Data entries:
══════
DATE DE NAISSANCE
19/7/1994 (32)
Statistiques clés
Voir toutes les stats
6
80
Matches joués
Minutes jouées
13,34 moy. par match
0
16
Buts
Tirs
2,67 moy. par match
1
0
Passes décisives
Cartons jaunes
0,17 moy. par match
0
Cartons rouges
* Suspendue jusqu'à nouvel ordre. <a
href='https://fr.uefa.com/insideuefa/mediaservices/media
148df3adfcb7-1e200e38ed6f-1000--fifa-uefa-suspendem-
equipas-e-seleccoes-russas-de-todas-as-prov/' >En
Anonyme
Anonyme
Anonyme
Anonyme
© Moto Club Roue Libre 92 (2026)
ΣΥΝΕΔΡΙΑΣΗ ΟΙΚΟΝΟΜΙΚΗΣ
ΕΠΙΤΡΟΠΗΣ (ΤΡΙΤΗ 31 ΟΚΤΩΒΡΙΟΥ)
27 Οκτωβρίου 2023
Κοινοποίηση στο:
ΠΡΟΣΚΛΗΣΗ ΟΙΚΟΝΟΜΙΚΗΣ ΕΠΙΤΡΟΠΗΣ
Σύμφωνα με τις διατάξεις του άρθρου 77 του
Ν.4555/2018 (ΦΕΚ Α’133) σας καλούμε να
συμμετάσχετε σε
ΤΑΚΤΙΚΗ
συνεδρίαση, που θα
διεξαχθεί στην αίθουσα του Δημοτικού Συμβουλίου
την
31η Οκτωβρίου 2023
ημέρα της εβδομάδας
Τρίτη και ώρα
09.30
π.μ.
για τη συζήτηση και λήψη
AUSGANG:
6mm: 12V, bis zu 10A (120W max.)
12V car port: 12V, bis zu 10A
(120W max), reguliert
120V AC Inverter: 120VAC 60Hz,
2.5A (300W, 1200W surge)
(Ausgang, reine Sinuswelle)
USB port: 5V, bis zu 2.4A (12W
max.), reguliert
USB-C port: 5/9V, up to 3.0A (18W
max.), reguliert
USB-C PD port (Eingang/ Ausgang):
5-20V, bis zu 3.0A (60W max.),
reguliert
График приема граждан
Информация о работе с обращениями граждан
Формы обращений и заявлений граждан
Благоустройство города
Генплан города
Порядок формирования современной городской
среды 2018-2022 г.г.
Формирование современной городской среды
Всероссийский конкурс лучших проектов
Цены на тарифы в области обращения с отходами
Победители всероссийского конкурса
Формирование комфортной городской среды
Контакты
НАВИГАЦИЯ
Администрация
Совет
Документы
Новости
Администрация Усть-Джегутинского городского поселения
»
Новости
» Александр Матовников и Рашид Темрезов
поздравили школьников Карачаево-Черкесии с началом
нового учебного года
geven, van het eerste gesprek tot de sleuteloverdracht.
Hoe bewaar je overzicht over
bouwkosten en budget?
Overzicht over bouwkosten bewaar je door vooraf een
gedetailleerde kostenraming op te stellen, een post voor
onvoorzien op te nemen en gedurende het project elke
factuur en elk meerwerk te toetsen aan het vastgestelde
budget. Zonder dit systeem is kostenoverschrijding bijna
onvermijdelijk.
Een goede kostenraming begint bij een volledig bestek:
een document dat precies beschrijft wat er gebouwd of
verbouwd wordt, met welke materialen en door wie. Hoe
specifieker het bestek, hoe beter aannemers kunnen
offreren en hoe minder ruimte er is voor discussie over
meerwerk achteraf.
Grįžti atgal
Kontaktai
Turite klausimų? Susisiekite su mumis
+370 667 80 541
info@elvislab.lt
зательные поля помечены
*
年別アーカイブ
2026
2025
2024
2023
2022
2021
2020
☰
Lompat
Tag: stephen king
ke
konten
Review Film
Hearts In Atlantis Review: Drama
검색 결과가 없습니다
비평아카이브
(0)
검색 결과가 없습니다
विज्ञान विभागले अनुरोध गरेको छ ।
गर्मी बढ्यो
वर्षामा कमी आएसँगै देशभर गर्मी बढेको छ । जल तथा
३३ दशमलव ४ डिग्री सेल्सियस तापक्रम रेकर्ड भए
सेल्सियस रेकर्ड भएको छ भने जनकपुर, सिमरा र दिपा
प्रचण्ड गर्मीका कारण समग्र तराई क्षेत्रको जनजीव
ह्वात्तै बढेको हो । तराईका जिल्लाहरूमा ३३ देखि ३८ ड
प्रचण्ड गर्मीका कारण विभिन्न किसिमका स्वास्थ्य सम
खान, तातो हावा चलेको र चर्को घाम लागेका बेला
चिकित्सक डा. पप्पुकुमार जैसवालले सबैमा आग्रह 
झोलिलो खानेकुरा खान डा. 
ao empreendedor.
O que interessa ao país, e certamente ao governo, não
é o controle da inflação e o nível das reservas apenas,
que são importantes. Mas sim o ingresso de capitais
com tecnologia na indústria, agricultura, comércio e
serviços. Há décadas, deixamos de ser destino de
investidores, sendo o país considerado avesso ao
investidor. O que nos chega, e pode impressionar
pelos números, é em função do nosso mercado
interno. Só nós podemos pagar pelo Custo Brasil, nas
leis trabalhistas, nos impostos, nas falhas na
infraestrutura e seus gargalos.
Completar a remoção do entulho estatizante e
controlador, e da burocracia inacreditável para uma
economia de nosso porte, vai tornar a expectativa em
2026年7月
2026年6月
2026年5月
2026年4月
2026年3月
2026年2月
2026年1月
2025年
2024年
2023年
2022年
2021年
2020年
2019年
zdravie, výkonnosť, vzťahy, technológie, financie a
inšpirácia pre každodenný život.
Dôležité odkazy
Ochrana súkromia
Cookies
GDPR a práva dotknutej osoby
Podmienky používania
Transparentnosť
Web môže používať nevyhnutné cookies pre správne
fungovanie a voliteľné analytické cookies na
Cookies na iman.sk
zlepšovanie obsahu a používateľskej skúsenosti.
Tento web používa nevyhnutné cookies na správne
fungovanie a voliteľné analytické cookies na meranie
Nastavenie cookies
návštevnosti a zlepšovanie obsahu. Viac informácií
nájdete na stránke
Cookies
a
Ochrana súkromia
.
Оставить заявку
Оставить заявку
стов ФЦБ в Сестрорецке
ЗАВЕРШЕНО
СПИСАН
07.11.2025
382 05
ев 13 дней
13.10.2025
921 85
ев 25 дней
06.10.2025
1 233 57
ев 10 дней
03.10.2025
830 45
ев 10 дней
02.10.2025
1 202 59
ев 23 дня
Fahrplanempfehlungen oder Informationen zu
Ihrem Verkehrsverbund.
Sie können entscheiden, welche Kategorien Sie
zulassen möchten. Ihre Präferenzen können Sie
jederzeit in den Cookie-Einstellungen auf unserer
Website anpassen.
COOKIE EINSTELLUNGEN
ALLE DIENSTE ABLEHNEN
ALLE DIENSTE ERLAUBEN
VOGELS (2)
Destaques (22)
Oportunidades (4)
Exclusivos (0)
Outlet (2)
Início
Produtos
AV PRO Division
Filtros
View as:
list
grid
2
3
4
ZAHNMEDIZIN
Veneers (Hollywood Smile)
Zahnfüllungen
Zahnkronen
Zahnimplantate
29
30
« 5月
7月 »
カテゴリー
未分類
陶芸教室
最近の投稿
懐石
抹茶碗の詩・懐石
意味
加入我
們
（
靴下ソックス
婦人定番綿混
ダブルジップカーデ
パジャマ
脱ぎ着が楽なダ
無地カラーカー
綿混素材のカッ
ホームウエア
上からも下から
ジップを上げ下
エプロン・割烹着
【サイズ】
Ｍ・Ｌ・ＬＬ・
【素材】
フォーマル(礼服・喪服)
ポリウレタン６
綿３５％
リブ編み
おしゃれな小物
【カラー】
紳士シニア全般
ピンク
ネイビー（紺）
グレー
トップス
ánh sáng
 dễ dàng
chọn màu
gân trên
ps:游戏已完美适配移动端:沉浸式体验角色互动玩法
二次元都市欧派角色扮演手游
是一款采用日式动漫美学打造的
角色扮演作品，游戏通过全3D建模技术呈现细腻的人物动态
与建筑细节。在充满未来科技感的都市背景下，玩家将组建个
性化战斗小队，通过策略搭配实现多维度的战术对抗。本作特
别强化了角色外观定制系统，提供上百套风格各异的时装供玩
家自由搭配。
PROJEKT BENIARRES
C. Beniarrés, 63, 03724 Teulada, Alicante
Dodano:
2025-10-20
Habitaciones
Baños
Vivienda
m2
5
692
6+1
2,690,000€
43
══════
— What needs to be done —
All lines above from the line with "serviços. Há décadas, deixamos" through the line with "interno. Só nós", both included, are to be set down exactly, with nothing else.

— Exercise output —
serviços. Há décadas, deixamos de ser destino de
investidores, sendo o país considerado avesso ao
investidor. O que nos chega, e pode impressionar
pelos números, é em função do nosso mercado
interno. Só nós podemos pagar pelo Custo Brasil, nas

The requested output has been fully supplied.